### Instructions for the task
Take the entries below and print, exactly, the stretch from the line containing "26: (305, 439)" through the line containing "57: (366, 416)", both included.

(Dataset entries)
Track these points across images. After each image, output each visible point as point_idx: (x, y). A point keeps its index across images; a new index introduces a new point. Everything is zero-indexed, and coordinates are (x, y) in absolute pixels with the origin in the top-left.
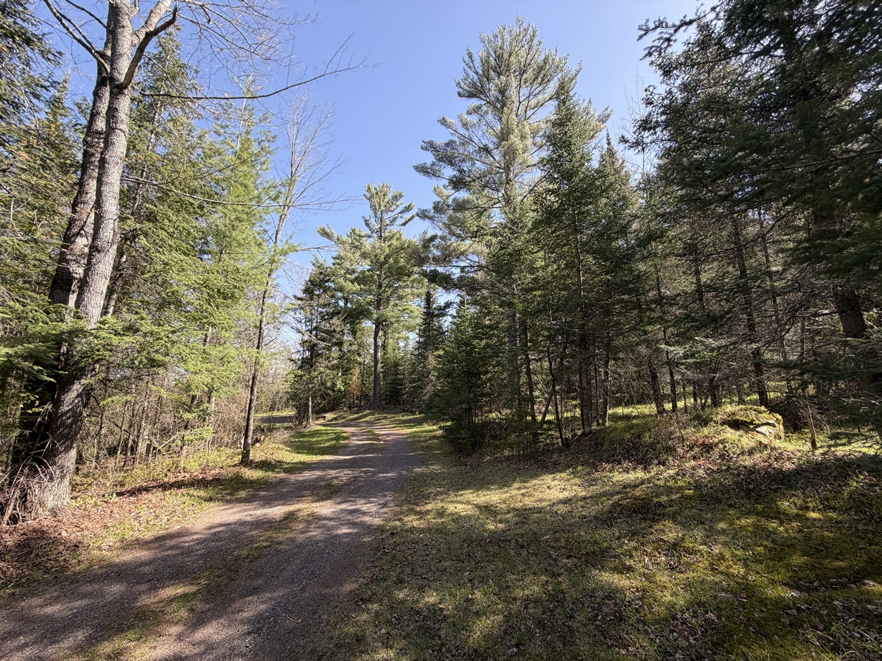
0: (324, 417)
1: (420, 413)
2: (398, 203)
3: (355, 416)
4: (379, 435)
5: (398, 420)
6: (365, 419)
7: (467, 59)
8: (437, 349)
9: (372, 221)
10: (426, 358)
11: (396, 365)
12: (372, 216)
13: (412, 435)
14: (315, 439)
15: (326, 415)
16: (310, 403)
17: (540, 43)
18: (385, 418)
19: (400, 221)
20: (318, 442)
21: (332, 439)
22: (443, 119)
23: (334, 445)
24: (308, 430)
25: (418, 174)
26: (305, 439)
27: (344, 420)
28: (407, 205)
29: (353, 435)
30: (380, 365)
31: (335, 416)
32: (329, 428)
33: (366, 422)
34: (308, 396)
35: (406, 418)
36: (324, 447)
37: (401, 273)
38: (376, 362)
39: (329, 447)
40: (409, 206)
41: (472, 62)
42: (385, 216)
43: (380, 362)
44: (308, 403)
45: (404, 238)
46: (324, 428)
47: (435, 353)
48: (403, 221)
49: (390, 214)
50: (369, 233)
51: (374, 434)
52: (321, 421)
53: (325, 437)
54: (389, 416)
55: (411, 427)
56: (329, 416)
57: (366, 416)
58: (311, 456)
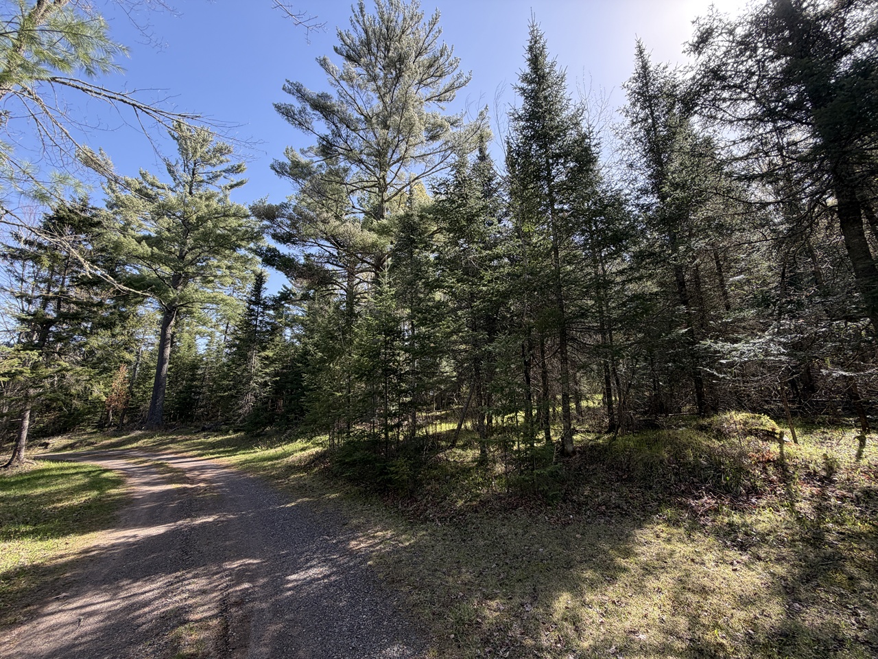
0: (46, 445)
1: (235, 431)
2: (223, 158)
3: (114, 440)
4: (184, 471)
5: (201, 443)
6: (135, 445)
7: (357, 9)
8: (264, 349)
9: (180, 170)
10: (247, 359)
11: (194, 366)
12: (181, 162)
13: (246, 467)
14: (39, 491)
15: (50, 441)
16: (27, 423)
17: (440, 31)
18: (173, 441)
19: (221, 182)
20: (50, 498)
21: (84, 488)
22: (324, 59)
23: (95, 500)
24: (15, 471)
25: (279, 116)
26: (11, 493)
27: (88, 448)
28: (237, 164)
29: (129, 474)
30: (167, 366)
31: (71, 441)
32: (66, 464)
33: (139, 449)
34: (23, 411)
35: (211, 439)
36: (72, 509)
37: (223, 244)
38: (161, 361)
39: (87, 506)
40: (239, 166)
41: (363, 16)
42: (200, 169)
43: (168, 361)
44: (21, 423)
45: (229, 201)
46: (53, 465)
47: (263, 354)
48: (228, 183)
49: (208, 168)
50: (173, 185)
51: (172, 470)
52: (39, 451)
53: (63, 485)
54: (179, 438)
55: (233, 453)
56: (57, 442)
57: (136, 439)
58: (50, 543)
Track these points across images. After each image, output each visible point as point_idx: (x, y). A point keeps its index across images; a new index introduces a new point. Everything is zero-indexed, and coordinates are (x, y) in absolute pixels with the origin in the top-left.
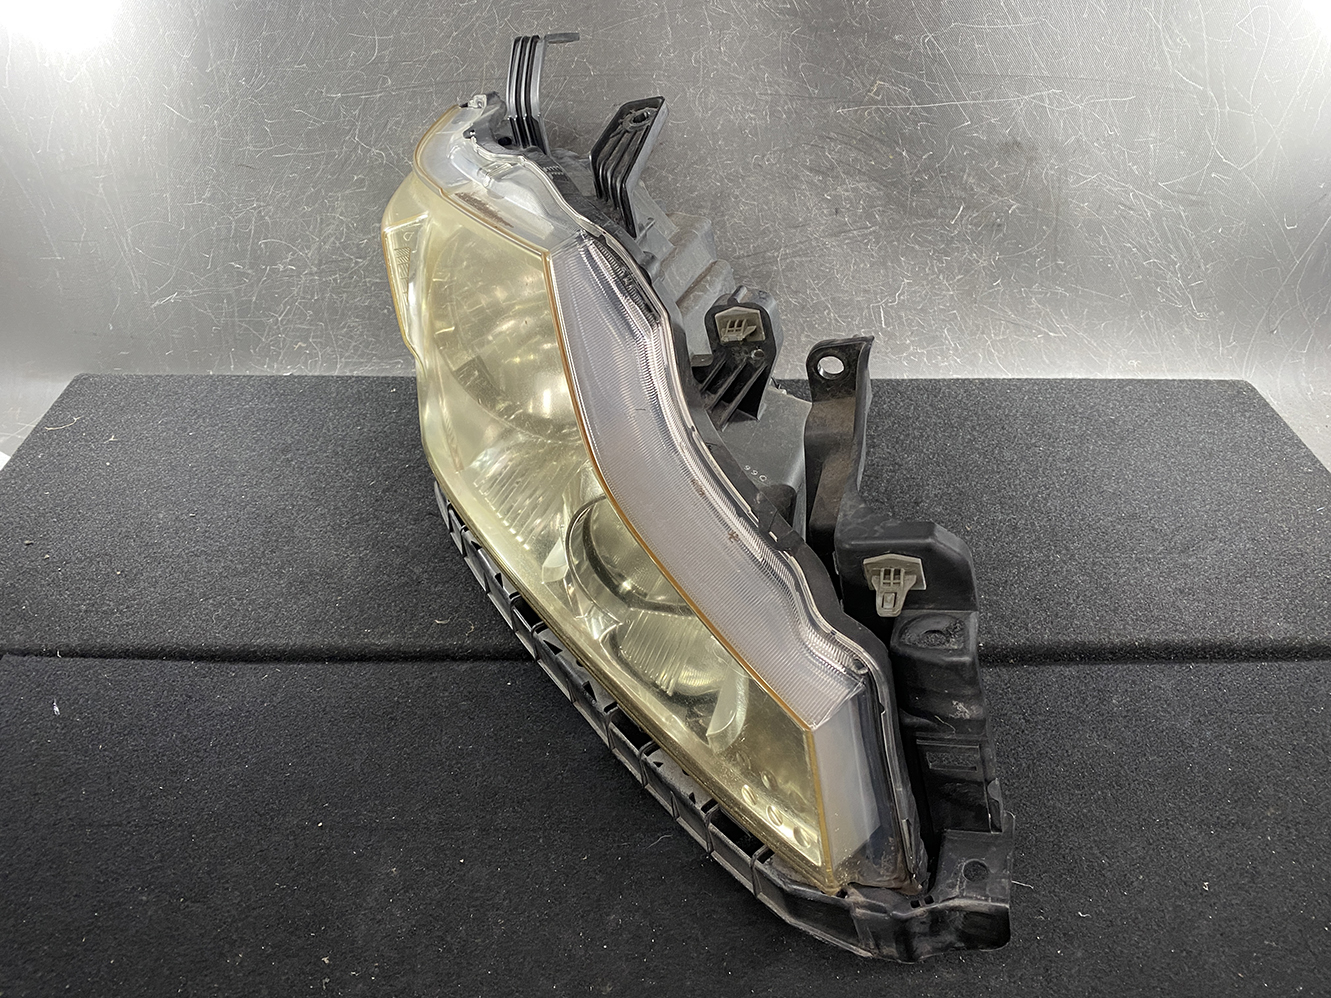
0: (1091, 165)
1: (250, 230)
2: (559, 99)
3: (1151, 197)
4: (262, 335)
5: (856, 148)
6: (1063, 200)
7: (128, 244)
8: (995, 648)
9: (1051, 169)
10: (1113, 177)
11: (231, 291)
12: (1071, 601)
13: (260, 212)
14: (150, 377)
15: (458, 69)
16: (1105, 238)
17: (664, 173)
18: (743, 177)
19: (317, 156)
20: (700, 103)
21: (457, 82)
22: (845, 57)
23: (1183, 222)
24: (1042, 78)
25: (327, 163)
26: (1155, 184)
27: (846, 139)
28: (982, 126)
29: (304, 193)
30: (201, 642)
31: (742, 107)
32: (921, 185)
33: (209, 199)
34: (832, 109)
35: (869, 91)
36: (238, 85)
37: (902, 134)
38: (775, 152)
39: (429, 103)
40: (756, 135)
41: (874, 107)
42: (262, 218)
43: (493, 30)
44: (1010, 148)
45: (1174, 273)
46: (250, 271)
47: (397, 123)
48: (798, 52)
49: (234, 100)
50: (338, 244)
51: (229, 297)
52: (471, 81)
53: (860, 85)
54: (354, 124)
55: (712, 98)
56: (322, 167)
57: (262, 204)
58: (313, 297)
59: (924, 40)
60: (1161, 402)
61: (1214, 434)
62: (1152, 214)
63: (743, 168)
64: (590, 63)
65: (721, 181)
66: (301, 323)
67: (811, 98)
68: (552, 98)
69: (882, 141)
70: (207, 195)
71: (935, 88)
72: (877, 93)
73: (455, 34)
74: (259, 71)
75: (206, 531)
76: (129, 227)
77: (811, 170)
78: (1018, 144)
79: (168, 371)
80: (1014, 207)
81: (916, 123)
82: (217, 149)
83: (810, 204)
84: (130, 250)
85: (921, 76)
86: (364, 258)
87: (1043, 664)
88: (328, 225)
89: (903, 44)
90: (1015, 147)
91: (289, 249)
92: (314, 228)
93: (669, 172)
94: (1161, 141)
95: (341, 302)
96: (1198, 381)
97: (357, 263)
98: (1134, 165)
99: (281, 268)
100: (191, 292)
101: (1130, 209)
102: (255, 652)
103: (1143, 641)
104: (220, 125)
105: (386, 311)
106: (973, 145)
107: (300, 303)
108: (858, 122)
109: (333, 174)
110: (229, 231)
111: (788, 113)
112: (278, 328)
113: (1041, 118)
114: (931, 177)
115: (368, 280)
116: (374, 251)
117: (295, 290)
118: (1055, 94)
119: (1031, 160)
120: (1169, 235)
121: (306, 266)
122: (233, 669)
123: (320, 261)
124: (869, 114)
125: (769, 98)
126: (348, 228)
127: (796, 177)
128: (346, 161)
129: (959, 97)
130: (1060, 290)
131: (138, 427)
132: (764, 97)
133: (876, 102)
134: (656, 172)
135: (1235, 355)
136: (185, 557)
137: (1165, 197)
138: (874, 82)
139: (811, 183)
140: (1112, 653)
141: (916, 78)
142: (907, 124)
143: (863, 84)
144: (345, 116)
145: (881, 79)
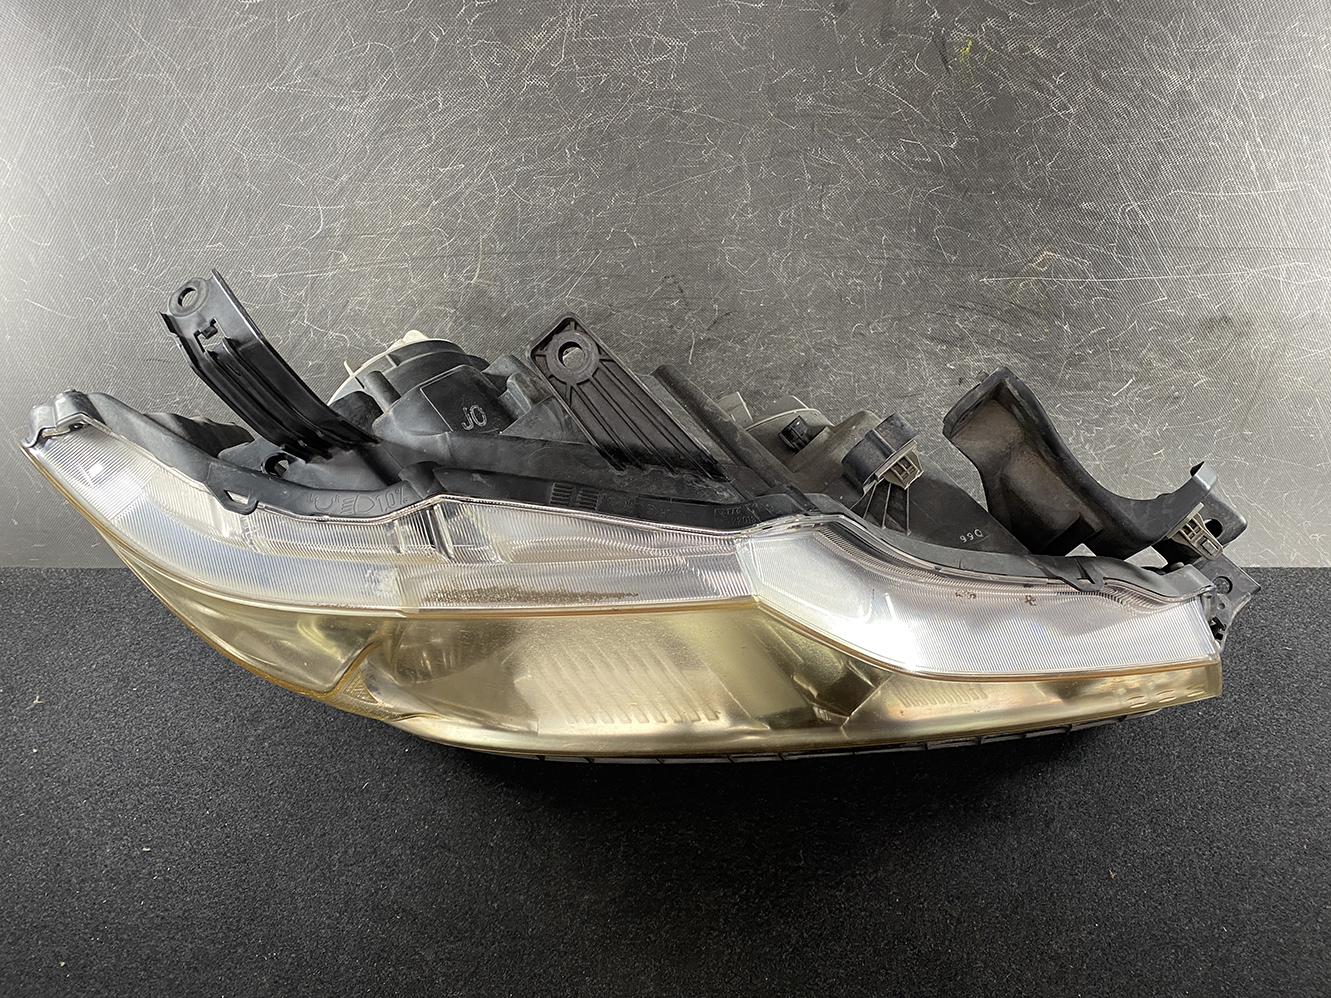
2: (589, 275)
5: (999, 319)
6: (1271, 374)
9: (1266, 344)
13: (186, 406)
15: (442, 242)
16: (1316, 409)
17: (730, 344)
18: (837, 348)
20: (786, 268)
21: (443, 257)
22: (1003, 223)
24: (1285, 250)
27: (986, 309)
28: (1182, 302)
31: (845, 272)
32: (1081, 358)
34: (972, 277)
35: (1031, 261)
36: (129, 273)
37: (1068, 309)
38: (885, 320)
39: (404, 281)
40: (860, 302)
41: (1034, 278)
43: (492, 199)
44: (1213, 324)
47: (361, 303)
48: (934, 213)
49: (126, 290)
52: (464, 255)
53: (1018, 255)
54: (300, 306)
55: (803, 261)
57: (187, 397)
59: (1124, 210)
63: (838, 337)
64: (633, 234)
65: (807, 351)
67: (945, 265)
68: (579, 274)
69: (1036, 314)
71: (1127, 262)
72: (1040, 265)
73: (435, 203)
74: (156, 255)
77: (932, 339)
78: (1226, 319)
80: (1201, 381)
81: (1089, 297)
82: (114, 344)
83: (926, 373)
85: (1109, 249)
89: (1091, 213)
90: (1223, 324)
93: (735, 342)
104: (111, 319)
106: (1165, 321)
108: (1009, 293)
111: (911, 280)
113: (1269, 292)
114: (1097, 352)
118: (1297, 268)
119: (1240, 335)
124: (1026, 285)
125: (884, 262)
127: (911, 346)
128: (294, 347)
129: (1158, 269)
130: (1239, 459)
132: (876, 262)
133: (1037, 274)
134: (720, 343)
138: (1040, 252)
139: (930, 354)
141: (1102, 250)
142: (1076, 298)
143: (1023, 253)
144: (286, 298)
145: (1049, 250)
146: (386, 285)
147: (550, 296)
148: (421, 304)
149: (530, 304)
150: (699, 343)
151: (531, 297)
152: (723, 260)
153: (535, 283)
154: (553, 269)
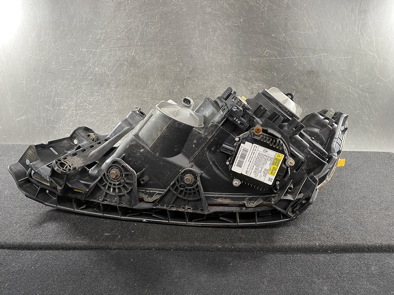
0: (337, 79)
1: (52, 95)
2: (160, 53)
3: (357, 90)
4: (54, 131)
5: (259, 72)
6: (328, 91)
7: (9, 99)
8: (323, 246)
9: (324, 80)
10: (344, 83)
11: (44, 115)
12: (349, 228)
13: (56, 89)
14: (13, 145)
15: (126, 42)
16: (342, 104)
18: (221, 81)
19: (77, 70)
20: (207, 56)
21: (126, 46)
22: (256, 42)
23: (367, 98)
24: (321, 50)
25: (80, 73)
26: (358, 86)
27: (255, 69)
28: (301, 65)
29: (72, 82)
30: (11, 241)
31: (221, 58)
32: (281, 85)
33: (39, 84)
34: (251, 59)
35: (264, 53)
36: (51, 45)
37: (274, 68)
38: (232, 73)
39: (116, 53)
40: (225, 67)
41: (265, 58)
42: (57, 91)
43: (139, 29)
44: (311, 73)
45: (365, 116)
46: (51, 109)
47: (105, 60)
48: (240, 39)
49: (50, 51)
50: (82, 100)
51: (43, 118)
52: (131, 46)
53: (260, 51)
54: (90, 60)
55: (211, 54)
56: (78, 74)
57: (57, 86)
58: (73, 118)
59: (282, 36)
60: (365, 158)
61: (386, 169)
62: (357, 96)
63: (221, 78)
64: (171, 41)
65: (214, 82)
66: (68, 127)
67: (244, 55)
68: (158, 52)
69: (268, 70)
70: (38, 82)
71: (285, 52)
72: (266, 54)
73: (125, 30)
74: (59, 41)
75: (22, 198)
76: (10, 93)
77: (244, 79)
79: (20, 143)
80: (312, 93)
81: (279, 64)
82: (43, 66)
83: (243, 90)
84: (9, 101)
85: (281, 48)
86: (92, 105)
87: (342, 253)
88: (79, 94)
89: (275, 38)
90: (312, 72)
91: (65, 102)
92: (75, 95)
93: (196, 78)
94: (360, 71)
95: (83, 120)
96: (376, 152)
97: (89, 107)
98: (351, 79)
99: (62, 108)
100: (30, 115)
101: (350, 94)
103: (380, 244)
104: (44, 59)
105: (98, 124)
106: (298, 72)
107: (68, 120)
108: (260, 63)
109: (82, 76)
110: (45, 95)
111: (236, 60)
112: (60, 129)
113: (320, 63)
114: (284, 82)
115: (92, 113)
116: (95, 103)
117: (67, 116)
118: (325, 55)
119: (317, 77)
120: (363, 103)
121: (71, 107)
123: (76, 106)
124: (264, 60)
125: (230, 55)
126: (86, 95)
127: (239, 81)
128: (87, 72)
129: (294, 55)
131: (5, 162)
132: (228, 55)
133: (266, 57)
134: (192, 78)
135: (387, 144)
136: (12, 208)
137: (362, 90)
138: (265, 50)
139: (244, 84)
140: (368, 249)
141: (279, 49)
142: (276, 64)
143: (261, 50)
144: (87, 57)
145: (267, 49)
146: (111, 54)
147: (150, 60)
148: (119, 61)
149: (145, 62)
150: (187, 78)
151: (146, 59)
152: (192, 52)
153: (147, 55)
154: (152, 51)
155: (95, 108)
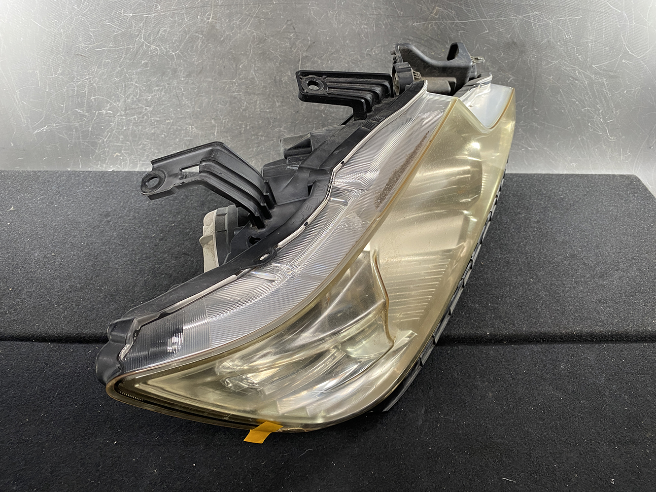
0: (555, 55)
1: (86, 91)
2: (256, 17)
3: (588, 73)
4: (96, 149)
5: (423, 45)
6: (539, 75)
7: (17, 99)
8: (495, 336)
9: (533, 57)
10: (567, 62)
11: (77, 125)
12: (539, 307)
13: (90, 81)
14: (35, 172)
16: (561, 96)
17: (316, 59)
18: (360, 61)
19: (121, 49)
20: (336, 19)
21: (198, 7)
23: (605, 87)
24: (530, 5)
25: (126, 54)
26: (591, 66)
27: (418, 40)
28: (495, 33)
29: (114, 70)
30: (55, 331)
31: (360, 22)
33: (61, 74)
34: (410, 23)
35: (432, 13)
36: (73, 9)
37: (450, 38)
38: (378, 47)
39: (182, 19)
40: (367, 37)
41: (434, 22)
42: (92, 84)
44: (511, 45)
45: (599, 115)
46: (87, 114)
47: (165, 31)
49: (72, 18)
50: (135, 99)
51: (76, 128)
52: (206, 6)
53: (426, 10)
54: (140, 32)
55: (342, 17)
56: (123, 56)
57: (91, 76)
58: (123, 128)
60: (588, 188)
61: (618, 206)
62: (588, 83)
63: (360, 56)
65: (348, 63)
66: (117, 143)
67: (399, 17)
68: (252, 17)
69: (438, 41)
70: (60, 71)
71: (468, 11)
72: (436, 14)
75: (61, 264)
76: (17, 89)
78: (515, 43)
79: (46, 168)
80: (511, 79)
81: (457, 31)
82: (64, 45)
84: (19, 102)
85: (461, 4)
86: (150, 107)
87: (522, 344)
88: (129, 88)
90: (513, 46)
91: (108, 102)
92: (121, 90)
93: (318, 58)
94: (595, 41)
95: (139, 131)
96: (609, 175)
97: (146, 109)
98: (579, 55)
99: (104, 112)
100: (55, 125)
101: (576, 80)
102: (84, 337)
103: (578, 332)
104: (64, 32)
105: (163, 136)
106: (489, 44)
107: (116, 132)
108: (425, 30)
109: (130, 60)
110: (74, 92)
111: (386, 25)
112: (105, 145)
113: (528, 28)
115: (152, 118)
116: (155, 103)
117: (113, 124)
118: (537, 14)
119: (521, 52)
120: (597, 94)
121: (118, 111)
122: (72, 347)
123: (126, 108)
124: (432, 26)
125: (375, 17)
126: (140, 90)
128: (137, 53)
129: (482, 16)
130: (535, 124)
131: (27, 202)
132: (372, 16)
133: (435, 19)
134: (311, 58)
135: (630, 160)
136: (48, 279)
137: (596, 73)
138: (434, 8)
140: (560, 338)
141: (458, 5)
142: (453, 32)
143: (428, 8)
144: (135, 27)
145: (438, 6)
146: (175, 22)
147: (240, 29)
148: (189, 32)
149: (232, 33)
150: (303, 58)
151: (233, 29)
152: (310, 14)
153: (235, 21)
154: (242, 14)
155: (156, 111)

### Result below
26: (305, 439)
27: (344, 420)
28: (407, 205)
29: (353, 435)
30: (380, 365)
31: (335, 416)
32: (329, 428)
33: (366, 422)
34: (308, 396)
35: (406, 418)
36: (324, 447)
37: (401, 273)
38: (376, 362)
39: (329, 447)
40: (409, 206)
41: (472, 62)
42: (385, 216)
43: (380, 362)
44: (308, 403)
45: (404, 238)
46: (324, 428)
47: (435, 353)
48: (403, 221)
49: (390, 214)
50: (369, 233)
51: (374, 434)
52: (321, 421)
53: (325, 437)
54: (389, 416)
55: (411, 427)
56: (329, 416)
57: (366, 416)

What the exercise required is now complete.